These internal factors don’t come in a registry gift bag, but they are absolutely foundational to a more grounded parenting experience.

Why Internal Work Is Essential

Becoming a parent doesn’t just add a baby to your life, it redefines your identity, routines, priorities, and relationships. These changes can bring up intense emotions, unhealed wounds, and moments of conflict or confusion. And yet, modern culture tends to focus more on the colour palette of the nursery than on helping parents build emotional resilience and relational tools.

Without tools to regulate emotions, manage stress, or communicate effectively, it’s easy to feel overwhelmed or disconnected. Without this internal preparation, many parents find themselves blindsided. They may feel disconnected from their partner, frustrated with themselves, or confused by emotions they never anticipated. That’s why emotional preparation is just as important, if not more so, than having the perfect bassinet or baby monitor.

What Expecting Parents Really Need

Here are some of the foundational areas I support parents in exploring during pregnancy or postpartum:

  • Communication: How do we talk about needs, roles, expectations, and fears?

  • Boundaries: How do we say no, ask for space, or protect our time and energy?

  • Conflict Resolution: How do we move through tension without blame, guilt, or avoidance?

  • Emotional Regulation: What calms us, grounds us, and helps us come back to the present moment?

  • Mental Health Tools: What signs should we watch for in ourselves and our partners?

  • Sleep & Self-Management: How do we cope when our needs are on the backburner?
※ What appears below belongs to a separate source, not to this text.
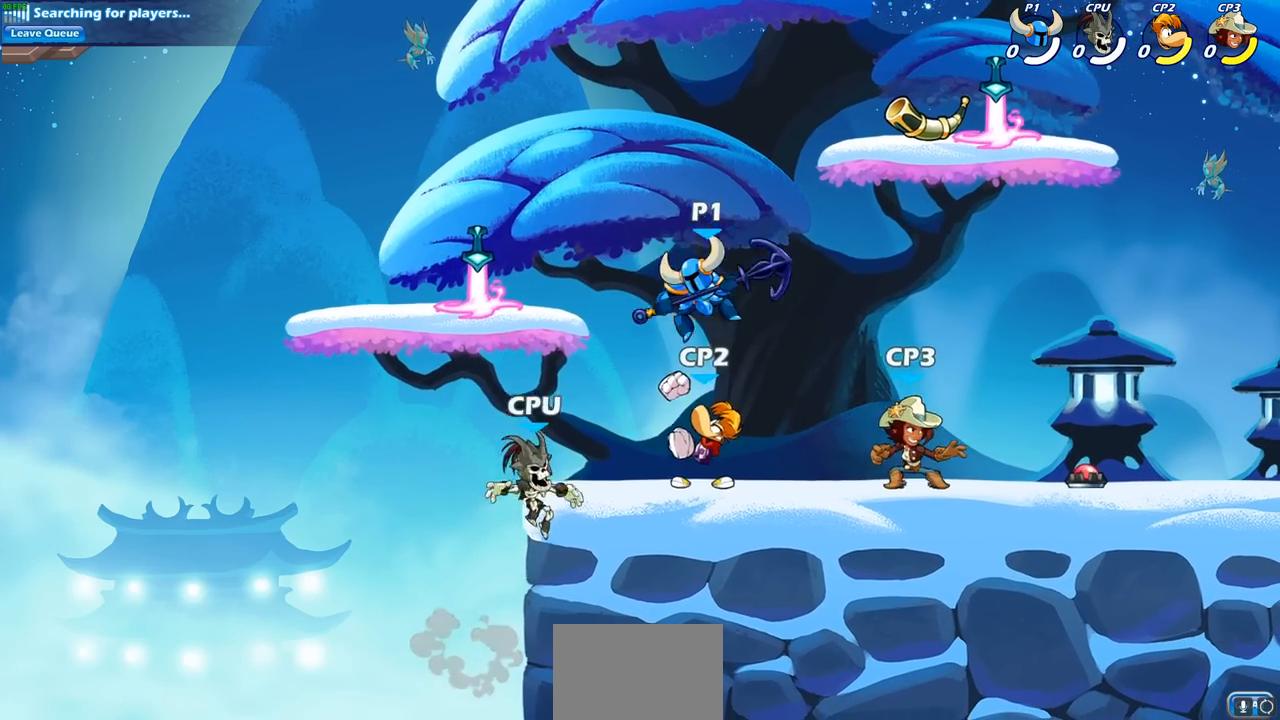
{"dt_ms": 500, "buttons": [], "left_stick": "center", "right_stick": "center", "events": [[50, "right_stick", "center"], [83, "SQUARE", "up"], [167, "left_stick", "center"]]}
  • Division of Labour: How will we share the load fairly, not just equally?

  • Parenting Values: What really matters to us as parents? What do we want to pass on and what stops with us?

  • Intergenerational Healing: How do we acknowledge and work through the ways our own upbringing may shape (or resurface in) our parenting?

These are not checklist items to be rushed through. These are deep conversations. Reflective work. Emotional preparation that makes space for you to show up more fully as the parent you want to be.

Let’s Redefine “Nesting”

At Internal Nesting Wellness, we believe that preparing for baby means preparing the entire system - your mind, your relationships, your nervous system, your story. Because when the inner world is grounded, parents are better equipped to show up with presence, patience, and self-compassion - even on the hard days.

So let’s challenge the societal narrative that says the best-prepared parents are the ones with the most baby gear. Let’s start telling a new story: that the best-prepared parents are the ones who know themselves, support each other, and face the journey with tools that nurture their mental and emotional well-being.

Let’s make space for the real, raw, meaningful work of internal nesting.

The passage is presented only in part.